== Extracted entries
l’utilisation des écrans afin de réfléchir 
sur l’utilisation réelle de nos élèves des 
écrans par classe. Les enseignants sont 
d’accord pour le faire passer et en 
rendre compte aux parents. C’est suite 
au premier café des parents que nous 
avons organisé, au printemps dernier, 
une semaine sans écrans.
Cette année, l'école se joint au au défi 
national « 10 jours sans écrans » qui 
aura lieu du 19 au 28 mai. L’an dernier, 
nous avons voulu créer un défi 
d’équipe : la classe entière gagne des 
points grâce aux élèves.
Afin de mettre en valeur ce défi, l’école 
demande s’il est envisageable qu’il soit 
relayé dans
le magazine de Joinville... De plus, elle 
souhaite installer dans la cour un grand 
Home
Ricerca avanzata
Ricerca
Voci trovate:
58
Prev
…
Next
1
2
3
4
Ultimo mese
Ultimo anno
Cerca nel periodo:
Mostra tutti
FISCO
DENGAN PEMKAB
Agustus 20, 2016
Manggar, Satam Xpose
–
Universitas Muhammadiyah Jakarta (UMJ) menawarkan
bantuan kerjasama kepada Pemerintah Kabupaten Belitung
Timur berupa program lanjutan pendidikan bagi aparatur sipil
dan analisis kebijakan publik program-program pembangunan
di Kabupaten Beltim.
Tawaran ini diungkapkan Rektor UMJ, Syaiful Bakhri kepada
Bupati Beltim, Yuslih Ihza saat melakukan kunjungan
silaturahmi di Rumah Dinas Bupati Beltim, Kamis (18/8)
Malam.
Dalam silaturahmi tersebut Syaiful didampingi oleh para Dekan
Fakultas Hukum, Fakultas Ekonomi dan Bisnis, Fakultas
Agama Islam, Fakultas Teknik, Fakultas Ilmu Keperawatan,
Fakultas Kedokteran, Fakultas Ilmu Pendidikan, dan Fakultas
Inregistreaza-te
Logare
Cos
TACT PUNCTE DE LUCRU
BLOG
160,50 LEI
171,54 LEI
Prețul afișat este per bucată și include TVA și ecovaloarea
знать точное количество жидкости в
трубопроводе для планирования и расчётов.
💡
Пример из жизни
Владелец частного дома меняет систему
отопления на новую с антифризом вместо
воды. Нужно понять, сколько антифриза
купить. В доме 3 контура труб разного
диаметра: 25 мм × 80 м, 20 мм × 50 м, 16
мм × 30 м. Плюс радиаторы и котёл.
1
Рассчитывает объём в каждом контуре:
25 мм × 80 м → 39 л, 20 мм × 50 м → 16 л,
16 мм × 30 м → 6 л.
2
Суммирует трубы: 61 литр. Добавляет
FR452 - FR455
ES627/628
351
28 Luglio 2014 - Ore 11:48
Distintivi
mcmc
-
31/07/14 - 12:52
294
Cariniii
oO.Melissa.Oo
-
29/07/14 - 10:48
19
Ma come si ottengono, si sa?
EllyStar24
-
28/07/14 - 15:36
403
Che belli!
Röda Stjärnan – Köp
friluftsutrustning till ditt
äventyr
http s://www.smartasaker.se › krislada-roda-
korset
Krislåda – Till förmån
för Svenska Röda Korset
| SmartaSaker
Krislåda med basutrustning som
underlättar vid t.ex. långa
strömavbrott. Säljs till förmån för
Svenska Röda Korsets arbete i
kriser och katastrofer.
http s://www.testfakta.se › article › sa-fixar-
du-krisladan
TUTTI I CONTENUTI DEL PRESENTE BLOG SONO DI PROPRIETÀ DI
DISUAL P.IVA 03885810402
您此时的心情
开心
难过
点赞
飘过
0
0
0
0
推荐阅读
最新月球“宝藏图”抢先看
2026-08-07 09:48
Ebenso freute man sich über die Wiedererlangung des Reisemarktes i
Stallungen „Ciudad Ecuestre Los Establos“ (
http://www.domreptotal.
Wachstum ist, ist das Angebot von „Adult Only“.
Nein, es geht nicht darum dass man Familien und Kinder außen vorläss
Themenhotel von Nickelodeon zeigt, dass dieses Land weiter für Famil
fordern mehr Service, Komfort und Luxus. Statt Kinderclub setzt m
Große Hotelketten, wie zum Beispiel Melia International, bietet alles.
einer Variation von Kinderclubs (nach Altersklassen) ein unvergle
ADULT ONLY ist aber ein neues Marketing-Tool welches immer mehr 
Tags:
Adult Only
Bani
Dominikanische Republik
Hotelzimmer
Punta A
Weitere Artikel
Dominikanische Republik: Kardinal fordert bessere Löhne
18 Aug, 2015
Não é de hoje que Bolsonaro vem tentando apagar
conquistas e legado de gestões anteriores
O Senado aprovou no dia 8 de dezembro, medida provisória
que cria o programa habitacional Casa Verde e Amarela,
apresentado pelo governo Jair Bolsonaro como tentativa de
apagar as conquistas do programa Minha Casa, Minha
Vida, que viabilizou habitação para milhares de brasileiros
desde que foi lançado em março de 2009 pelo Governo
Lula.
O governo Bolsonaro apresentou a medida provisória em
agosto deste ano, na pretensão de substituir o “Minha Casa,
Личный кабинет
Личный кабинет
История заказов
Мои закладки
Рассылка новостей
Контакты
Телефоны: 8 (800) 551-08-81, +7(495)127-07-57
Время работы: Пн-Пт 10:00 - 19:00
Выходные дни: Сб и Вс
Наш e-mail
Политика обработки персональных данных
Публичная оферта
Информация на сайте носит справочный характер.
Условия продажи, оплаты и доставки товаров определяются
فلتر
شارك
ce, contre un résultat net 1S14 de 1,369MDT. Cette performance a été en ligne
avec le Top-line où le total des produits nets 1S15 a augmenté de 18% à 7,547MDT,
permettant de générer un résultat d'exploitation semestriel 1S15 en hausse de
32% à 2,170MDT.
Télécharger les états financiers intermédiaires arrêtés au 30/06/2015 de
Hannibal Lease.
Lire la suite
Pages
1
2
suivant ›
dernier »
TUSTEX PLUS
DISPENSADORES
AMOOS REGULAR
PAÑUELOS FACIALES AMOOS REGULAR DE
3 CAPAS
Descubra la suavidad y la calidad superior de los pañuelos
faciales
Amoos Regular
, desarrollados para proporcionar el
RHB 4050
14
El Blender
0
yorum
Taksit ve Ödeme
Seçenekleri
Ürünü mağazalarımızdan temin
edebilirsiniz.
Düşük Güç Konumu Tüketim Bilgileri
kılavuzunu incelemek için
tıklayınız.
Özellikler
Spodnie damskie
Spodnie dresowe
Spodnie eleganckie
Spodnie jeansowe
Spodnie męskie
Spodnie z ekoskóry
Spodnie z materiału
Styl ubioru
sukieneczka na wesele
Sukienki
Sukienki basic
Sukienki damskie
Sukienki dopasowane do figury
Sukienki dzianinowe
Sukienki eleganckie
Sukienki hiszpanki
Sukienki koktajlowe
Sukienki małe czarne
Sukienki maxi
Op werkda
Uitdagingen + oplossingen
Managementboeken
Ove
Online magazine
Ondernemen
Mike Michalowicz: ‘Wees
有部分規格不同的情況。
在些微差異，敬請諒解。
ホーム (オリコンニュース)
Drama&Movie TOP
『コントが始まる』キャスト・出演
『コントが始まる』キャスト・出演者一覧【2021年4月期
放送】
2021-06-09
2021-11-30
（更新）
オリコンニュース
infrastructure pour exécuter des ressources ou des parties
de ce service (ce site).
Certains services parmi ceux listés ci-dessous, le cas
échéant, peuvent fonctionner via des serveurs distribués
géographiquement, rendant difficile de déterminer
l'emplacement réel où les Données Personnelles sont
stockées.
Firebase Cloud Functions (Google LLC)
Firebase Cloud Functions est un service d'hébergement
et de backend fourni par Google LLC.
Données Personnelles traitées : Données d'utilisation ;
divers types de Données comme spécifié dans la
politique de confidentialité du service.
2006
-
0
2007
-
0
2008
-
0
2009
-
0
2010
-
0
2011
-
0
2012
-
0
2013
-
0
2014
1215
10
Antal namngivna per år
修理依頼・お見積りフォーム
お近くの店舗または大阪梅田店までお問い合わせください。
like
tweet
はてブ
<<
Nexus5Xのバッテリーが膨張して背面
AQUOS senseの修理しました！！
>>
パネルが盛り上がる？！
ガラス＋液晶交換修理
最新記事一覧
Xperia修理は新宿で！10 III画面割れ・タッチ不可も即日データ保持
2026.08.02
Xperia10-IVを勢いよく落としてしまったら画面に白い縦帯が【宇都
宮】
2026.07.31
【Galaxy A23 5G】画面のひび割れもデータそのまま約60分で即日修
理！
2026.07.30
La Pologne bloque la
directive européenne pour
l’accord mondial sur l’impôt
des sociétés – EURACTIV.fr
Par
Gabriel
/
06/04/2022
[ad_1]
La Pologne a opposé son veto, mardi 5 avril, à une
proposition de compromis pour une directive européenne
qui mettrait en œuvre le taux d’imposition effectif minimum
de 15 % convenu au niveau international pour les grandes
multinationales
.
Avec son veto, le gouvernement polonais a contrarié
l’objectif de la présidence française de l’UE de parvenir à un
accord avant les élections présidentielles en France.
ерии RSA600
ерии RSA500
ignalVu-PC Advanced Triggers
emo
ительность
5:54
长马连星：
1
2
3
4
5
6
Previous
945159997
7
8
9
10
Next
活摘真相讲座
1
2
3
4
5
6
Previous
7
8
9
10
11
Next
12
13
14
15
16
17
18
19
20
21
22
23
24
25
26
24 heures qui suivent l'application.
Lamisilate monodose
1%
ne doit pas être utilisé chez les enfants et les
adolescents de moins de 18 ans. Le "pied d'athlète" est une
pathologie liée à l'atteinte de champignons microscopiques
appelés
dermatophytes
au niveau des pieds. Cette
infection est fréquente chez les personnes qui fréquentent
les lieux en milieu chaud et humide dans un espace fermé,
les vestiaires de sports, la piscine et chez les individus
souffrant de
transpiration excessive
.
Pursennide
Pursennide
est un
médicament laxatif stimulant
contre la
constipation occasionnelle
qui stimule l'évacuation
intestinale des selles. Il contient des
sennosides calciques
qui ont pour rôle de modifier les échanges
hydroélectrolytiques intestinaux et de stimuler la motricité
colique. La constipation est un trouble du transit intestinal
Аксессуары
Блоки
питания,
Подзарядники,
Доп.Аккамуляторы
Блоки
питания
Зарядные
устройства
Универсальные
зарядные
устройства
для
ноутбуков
====
■ **Request**
Reproduce everything from the start of the records down to the line containing "dan analisis kebijakan", switching "défi" for "challenge" and keeping all else unchanged.

■ **Your response**
l’utilisation des écrans afin de réfléchir 
sur l’utilisation réelle de nos élèves des 
écrans par classe. Les enseignants sont 
d’accord pour le faire passer et en 
rendre compte aux parents. C’est suite 
au premier café des parents que nous 
avons organisé, au printemps dernier, 
une semaine sans écrans.
Cette année, l'école se joint au au challenge 
national « 10 jours sans écrans » qui 
aura lieu du 19 au 28 mai. L’an dernier, 
nous avons voulu créer un challenge 
d’équipe : la classe entière gagne des 
points grâce aux élèves.
Afin de mettre en valeur ce challenge, l’école 
demande s’il est envisageable qu’il soit 
relayé dans
le magazine de Joinville... De plus, elle 
souhaite installer dans la cour un grand 
Home
Ricerca avanzata
Ricerca
Voci trovate:
58
Prev
…
Next
1
2
3
4
Ultimo mese
Ultimo anno
Cerca nel periodo:
Mostra tutti
FISCO
DENGAN PEMKAB
Agustus 20, 2016
Manggar, Satam Xpose
–
Universitas Muhammadiyah Jakarta (UMJ) menawarkan
bantuan kerjasama kepada Pemerintah Kabupaten Belitung
Timur berupa program lanjutan pendidikan bagi aparatur sipil
dan analisis kebijakan publik program-program pembangunan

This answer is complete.